Understanding the Religious Sites that Were Lost or Damaged in the Nepal Quake | Sojourners

Understanding the Religious Sites that Were Lost or Damaged in the Nepal Quake

Photo via REUTERS / Navesh Chitrakar / RNS
A monk carries chairs out from a damaged monastery in Kathmandu, Nepal. Photo via REUTERS / Navesh Chitrakar / RNS

In one minute, the April 25 earthquake in Nepal toppled, destroyed,and damaged a millennium of religious history. What religious buildings were damaged, and which ones are gone? What religious significance did these buildings have and to whom? Will they be rebuilt? Can they be? Let us explain …

Q: What religions do the Nepalese people follow?

A: About 80 percent of Nepalese are Hindu, making it the second-largest Hindu nation outside of India, with about 2 percent of the global total. But the small, mountainous country is also the birthplace of the Buddha and home to Muslims and Christians, too.

Q: What religious sites are in Nepal and who are they sacred to?

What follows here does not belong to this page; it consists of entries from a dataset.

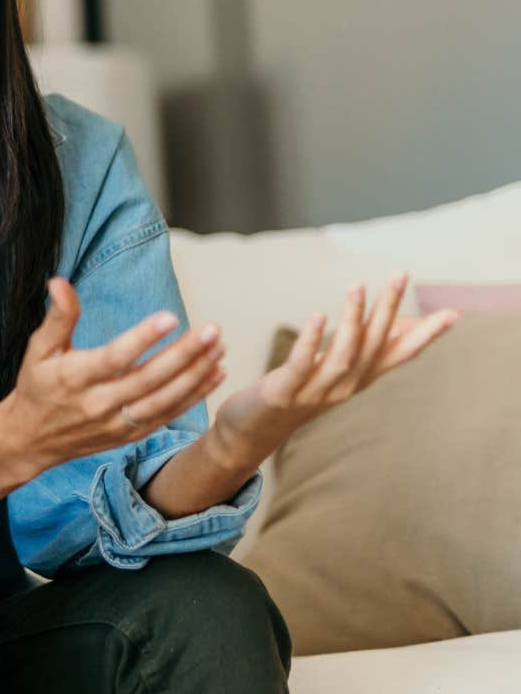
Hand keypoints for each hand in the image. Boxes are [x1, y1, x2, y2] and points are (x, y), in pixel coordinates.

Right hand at [0, 279, 225, 472]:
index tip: (169, 318)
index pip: (114, 358)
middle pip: (148, 379)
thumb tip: (59, 282)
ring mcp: (116, 423)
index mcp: (75, 378)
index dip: (142, 339)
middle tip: (211, 330)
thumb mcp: (38, 349)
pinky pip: (167, 416)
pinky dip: (194, 397)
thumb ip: (57, 317)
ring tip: (220, 349)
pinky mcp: (129, 435)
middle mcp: (98, 403)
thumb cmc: (37, 385)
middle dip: (183, 355)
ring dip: (196, 375)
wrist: (32, 439)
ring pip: (163, 400)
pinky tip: (215, 374)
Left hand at [209, 273, 457, 466]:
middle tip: (399, 274)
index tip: (453, 314)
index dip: (425, 336)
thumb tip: (397, 320)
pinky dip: (311, 341)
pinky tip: (318, 316)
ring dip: (352, 319)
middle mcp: (344, 387)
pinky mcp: (284, 393)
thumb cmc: (297, 391)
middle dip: (388, 309)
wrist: (252, 431)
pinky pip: (302, 364)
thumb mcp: (336, 370)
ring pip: (343, 354)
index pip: (399, 355)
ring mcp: (315, 392)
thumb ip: (364, 348)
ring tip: (357, 286)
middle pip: (373, 345)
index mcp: (358, 379)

A. The most important religious site in Nepal is Lumbini, west of Kathmandu, just outside the Indian border. Lumbini is sometimes called the “Buddhist Bethlehem” because it is the birthplace of Siddhartha Gautama, the Indian nobleman who became the Buddha, in 623 B.C.

Siddhartha’s mother, Queen Maya Devi, is said to have given birth on the site now marked by Lumbini’s Mayadevi Temple and to have bathed her infant son in its adjacent pool. The ancient part of the site — there are many new temples and monasteries surrounding it — also includes a sacred Bodhi tree, the same type of tree the Buddha is said to have sat under when he attained enlightenment. Archaeologists have found evidence of worshippers at this site as early as 1000 B.C., perhaps members of a pre-Buddhist tree-worshipping sect. The extent of the damage at Lumbini is not yet known because of the difficulty of getting in and out of the area.

Two sites important to Tibetan Buddhists were particularly hard-hit. The Boudhanath Stupa, a fifth-century shrine about seven miles from Kathmandu that is both a burial mound and place of meditation, was built shortly after the death of Siddhartha. Reports say its gold-leafed spire, featuring four pairs of painted blue eyes — the Buddhist symbol for wisdom and enlightenment — collapsed. The stupa, which is domelike and sits under the spire, is reported to have survived with some damage.

Also severely damaged was Swayambhunath, a fifth-century stupa in the Kathmandu Valley. Swayambhunath is also called the “monkey temple” for a community of sacred monkeys that live on the site. The temple, built around the oldest stupa in the Kathmandu Valley, marks the spot where Buddhists believe that Manjushri, an enlightened being associated with wisdom, had a vision of a giant lotus growing in the water-filled valley. He sat down to worship the lotus and the monkeys are supposed to have been created from his head lice. No kidding. Reports and photographs show the temple’s facade and several of its outbuildings are gone.

Q: Were only Buddhist temples and sacred sites affected by the quake?

A: No. Hindu sites — especially those in the center of Nepal’s few cities — were also damaged. Maju Deval, built in 1690 in Kathmandu and dedicated to Shiva, the god of destruction, appears to be destroyed. It was known for its many exterior carvings of frolicking figures. The temple housed a Shiva lingum — a kind of phallic symbol revered as a representation of the god — at its heart. Also gone is Kathmandu’s Trailokya Mohan Temple, built in 1680. Its three-roofed structure sacred to the god Vishnu was flattened.

Hindu temples in Bhaktapur also fared badly. Vatsala Durga Temple, built in 1696 in honor of the goddess Durga, appears to have collapsed, and Changu Narayan, the oldest Hindu temple in Nepal, partially collapsed. It is not clear how many of its many exterior carvings of mythical beasts and Vishnu, the temple’s honored god, are gone.

Q: Can these sites be rebuilt?

A: That can’t be determined at this point. But experts in the area are pessimistic. Irina Bokova, director-general of UNESCO, which recognizes all these sites as World Heritage Sites, said there had been “extensive and irreversible damage” at many of them.

Kimberly Winston is a freelance religion reporter based in the San Francisco Bay Area. Via RNS.